───── Texto fornecido ─────

O artigo 7º prevê o estabelecimento de um parlamento unicameral como único órgão de expressão da soberania popular. O artigo 6º afirma que a «soberania está completamente e incondicionalmente na nação» e que «a nação turca exercerá a sua soberania através dos órgãos autorizados e prescritos pelos princípios estabelecidos na Constituição». O mesmo artigo também exclui a delegação de soberania «a qualquer indivíduo, grupo ou classe» e afirma que «nenhuma pessoa ou agência exercerá qualquer tipo de autoridade estatal que não emane da Constituição». O artigo 80º afirma o princípio da soberania nacional: «os membros da Grande Assembleia Nacional da Turquia representam não meramente os seus eleitores ou constituintes, mas a nação como um todo».

O capítulo um (artigos 75º a 100º) estabelecem regras para a eleição e funcionamento da Grande Assembleia Nacional como órgão legislativo, bem como as condições de elegibilidade (76), imunidade parlamentar (83) e os procedimentos legislativos gerais a serem seguidos. Segundo os artigos 87º e 88º, tanto o governo como o parlamento podem propor leis, mas apenas o parlamento tem poder para aprovar leis (87) e ratificar tratados da República com outros estados soberanos (90).

───── Entradas extraídas ─────

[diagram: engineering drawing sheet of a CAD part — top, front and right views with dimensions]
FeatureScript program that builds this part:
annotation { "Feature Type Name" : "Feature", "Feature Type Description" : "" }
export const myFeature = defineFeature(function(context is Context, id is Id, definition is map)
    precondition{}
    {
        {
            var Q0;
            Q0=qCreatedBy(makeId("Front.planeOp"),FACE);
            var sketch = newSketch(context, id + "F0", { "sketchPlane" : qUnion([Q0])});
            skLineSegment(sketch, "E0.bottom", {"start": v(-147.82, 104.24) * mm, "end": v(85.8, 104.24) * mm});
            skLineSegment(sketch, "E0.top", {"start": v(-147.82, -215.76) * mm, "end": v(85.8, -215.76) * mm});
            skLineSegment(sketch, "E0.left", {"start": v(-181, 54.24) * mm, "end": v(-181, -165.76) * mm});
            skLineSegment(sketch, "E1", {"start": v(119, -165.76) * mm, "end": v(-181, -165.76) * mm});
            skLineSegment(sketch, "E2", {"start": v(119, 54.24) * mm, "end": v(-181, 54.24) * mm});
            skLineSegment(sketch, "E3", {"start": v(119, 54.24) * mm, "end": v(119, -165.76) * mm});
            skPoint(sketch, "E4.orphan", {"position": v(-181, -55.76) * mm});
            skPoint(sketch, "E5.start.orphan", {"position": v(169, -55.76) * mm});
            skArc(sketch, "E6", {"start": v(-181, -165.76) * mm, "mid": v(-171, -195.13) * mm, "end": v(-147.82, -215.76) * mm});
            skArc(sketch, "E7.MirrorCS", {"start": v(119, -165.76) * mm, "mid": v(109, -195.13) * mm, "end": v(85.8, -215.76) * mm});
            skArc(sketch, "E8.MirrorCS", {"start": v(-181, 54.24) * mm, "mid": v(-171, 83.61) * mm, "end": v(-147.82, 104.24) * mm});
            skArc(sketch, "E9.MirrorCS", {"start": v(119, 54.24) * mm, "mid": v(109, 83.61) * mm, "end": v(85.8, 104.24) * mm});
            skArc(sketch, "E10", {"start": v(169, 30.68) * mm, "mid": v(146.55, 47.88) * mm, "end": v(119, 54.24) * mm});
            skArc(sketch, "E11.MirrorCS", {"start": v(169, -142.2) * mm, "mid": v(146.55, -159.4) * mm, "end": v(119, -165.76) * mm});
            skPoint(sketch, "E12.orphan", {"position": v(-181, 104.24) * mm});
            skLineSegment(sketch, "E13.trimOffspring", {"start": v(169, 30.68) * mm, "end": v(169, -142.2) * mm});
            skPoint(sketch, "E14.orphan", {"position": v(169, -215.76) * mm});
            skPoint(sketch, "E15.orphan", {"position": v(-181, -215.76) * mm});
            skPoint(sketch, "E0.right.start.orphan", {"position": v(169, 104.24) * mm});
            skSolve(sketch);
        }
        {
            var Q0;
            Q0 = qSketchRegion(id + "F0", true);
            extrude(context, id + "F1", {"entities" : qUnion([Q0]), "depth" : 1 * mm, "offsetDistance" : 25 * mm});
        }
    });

─────

O que se pede:
A – Transcreva o trecho do texto sobre a Constituição turca que vai de "O capítulo um" até "estados soberanos (90).".
B – Segundo o texto sobre a Constituição turca, a quem o artigo 6º proíbe delegar a soberania? Enumere todos.

Resultados em ordem:
A –
O capítulo um (artigos 75º a 100º) estabelecem regras para a eleição e funcionamento da Grande Assembleia Nacional como órgão legislativo, bem como as condições de elegibilidade (76), imunidade parlamentar (83) e os procedimentos legislativos gerais a serem seguidos. Segundo os artigos 87º e 88º, tanto o governo como o parlamento podem propor leis, mas apenas o parlamento tem poder para aprovar leis (87) e ratificar tratados da República com outros estados soberanos (90).

B –
- Indivíduo
- Grupo
- Classe